Yang Dikerjakan:
A. Menurut teks tentang seni tradisi, ludruk, wayang, dan kentrung lahir dari apa?
B. Lanjutkan tulisan tentang seni tradisi ini, mulai sesudah kalimat terakhirnya.

Teks untuk Dianalisis:
Minggu, 27 Juni 2010

SENI TRADISI: BERTOLAK DARI TEATER MISKIN

Balok Sf
http://terpelanting.wordpress.com/

Ketika seni tradisi, ludruk, wayang, maupun kentrung, dihadapkan pada masyarakatnya bukan lagi sebagai suatu tontonan yang menjadi tuntunan yang sebenar, tetapi hanyalah dianggap sebagai “seni pinggiran” yang sifatnya hanyalah sekilas, hiburan, temporer. Seni Tradisi tidak bermakna lagi di hati mereka. Inilah yang dinamakan tuntunan yang menjadi tontonan. Seperti yang pernah kita ketahui bahwa awal muncul seni tradisi banyak memuat ajaran-ajaran moral, baik tersurat maupun tersirat.

Dalam sejarahnya, yang pernah kita ketahui, bahwa seni tardisi, ludruk, wayang, maupun kentrung lahir dari religiusitas komunal yang membutuhkan komunikasi langsung dengan penontonnya. Antara aktor, penonton maupun pekerja seni menyatu dalam religiusitas berkesenian. Mereka merasa memiliki dan dimiliki. Seperti ada suatu kesepakatan yang harus diakui dan dipatuhi, dalam bentuknya maupun penyajiannya. Di sini seolah-olah masyarakatlah yang mencipta kesenian itu. Akhirnya kesenian ini menjadi milik masyarakat.

Tetapi, sekarang, kesenian semacam ini hilang. Seolah-olah, atau memang benar-benar, menjauh dari masyarakatnya. Misalnya: ludruk, wayang, maupun kentrung telah ditinggalkan oleh masyarakat yang pernah menciptanya. Mereka (pelaku seni tradisi) tidak bermakna lagi ketika bertutur, berkreasi di hadapan masyarakat pemiliknya. Ini menjadi semacam akibat dari konsumenisme masyarakat terhadap hasil dari produk-produk kapitalis. Sifat-sifat semacam ini merambah di dunia kesenian. Apapun pola tingkah lakunya selalu dibatasi oleh sifat-sifat itu. Sehingga dorongan-dorongan kerja kreatif dalam berkesenian tidak ada. Seolah-olah ketika mereka melihat suatu pertunjukan kesenian, ia melihat suatu produk yang dihasilkan oleh kelompok-kelompok kesenian. Sehingga menghilangkan “religiusitas” dalam berkesenian. Padahal kalau kita kaji secara mendalam, penonton dalam suatu pertunjukan adalah orang yang kreatif atau andil dalam mencipta suatu pertunjukan.

Bahan yang Diberikan:
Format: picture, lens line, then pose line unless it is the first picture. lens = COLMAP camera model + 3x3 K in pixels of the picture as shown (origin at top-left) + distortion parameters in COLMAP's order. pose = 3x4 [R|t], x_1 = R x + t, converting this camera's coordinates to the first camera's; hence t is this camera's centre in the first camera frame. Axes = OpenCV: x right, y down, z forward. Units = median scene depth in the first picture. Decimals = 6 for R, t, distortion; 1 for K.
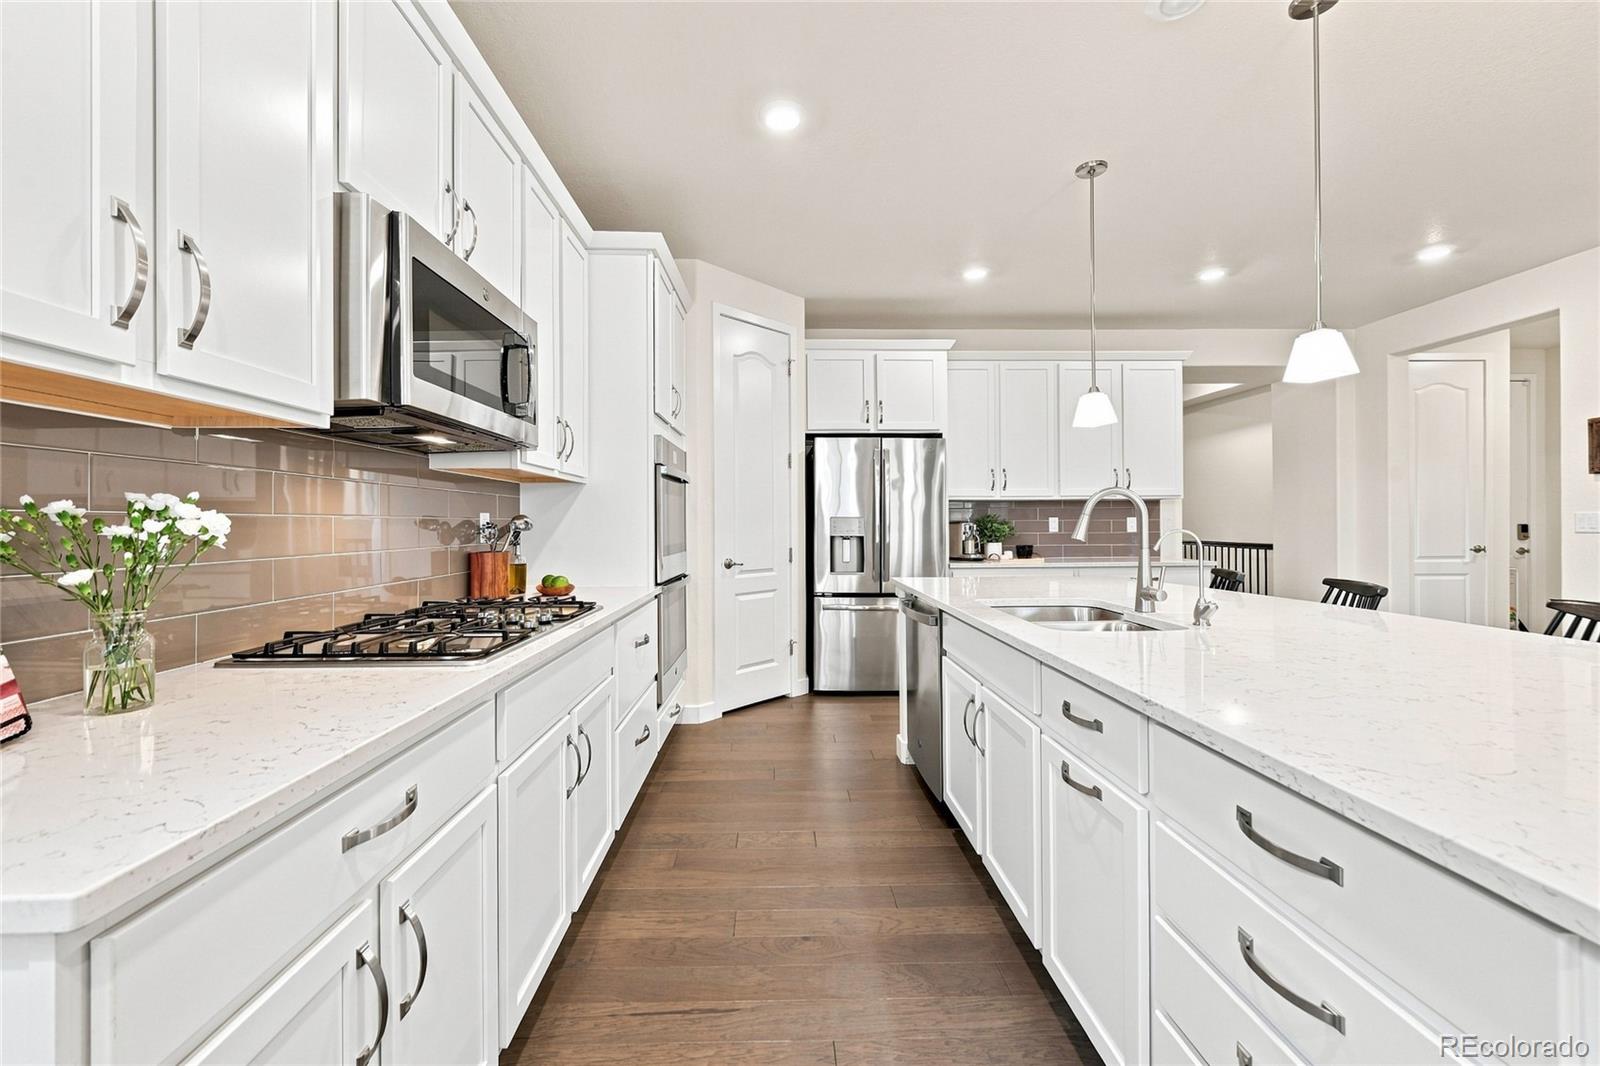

Jawaban:
A. Dari religiusitas komunal yang membutuhkan komunikasi langsung dengan penontonnya.

B.
Sifat-sifat ini akhirnya melanda dunia seni tradisi. Apalagi dengan adanya televisi maupun gedung bioskop, karena merasa tersaingi dan ditinggalkan oleh masyarakat pemiliknya, maka pekerja seni tradisi menjual karcis pertunjukan dengan harga yang murah sekali agar terjangkau oleh masyarakat. Kemurahan karcis ini lambat laun mempengaruhi pertunjukan seni tradisi, penggarapan pertunjukannya tanpa diikuti dengan estetika yang tinggi. Tanpa ada pemikiran-pemikiran. Sastra, sebagai sumber pijakan pementasan yang bermutu, dikesampingkan oleh sang seniman. Pola pertunjukan tidak lagi didasari dengan kerja-kerja kreatif. Ini terlihat pada pementasan ludruk Srimulat Surabaya.

Kalau kita tilik kembali pada perkembangan seni tradisi, bahwa kesenian ini membawa akibat yang dahsyat sekali bila digali dengan serius. Seni ini dapat menghipnotis masyarakat. Seperti yang pernah kita ketahui bahwa kehebatan ini juga pernah dipakai dalam masa pemerintahan orde lama maupun orde baru. Karena seni ini dibangun dari kelisanan tahap pertama yang lebih dekat dengan masyarakatnya.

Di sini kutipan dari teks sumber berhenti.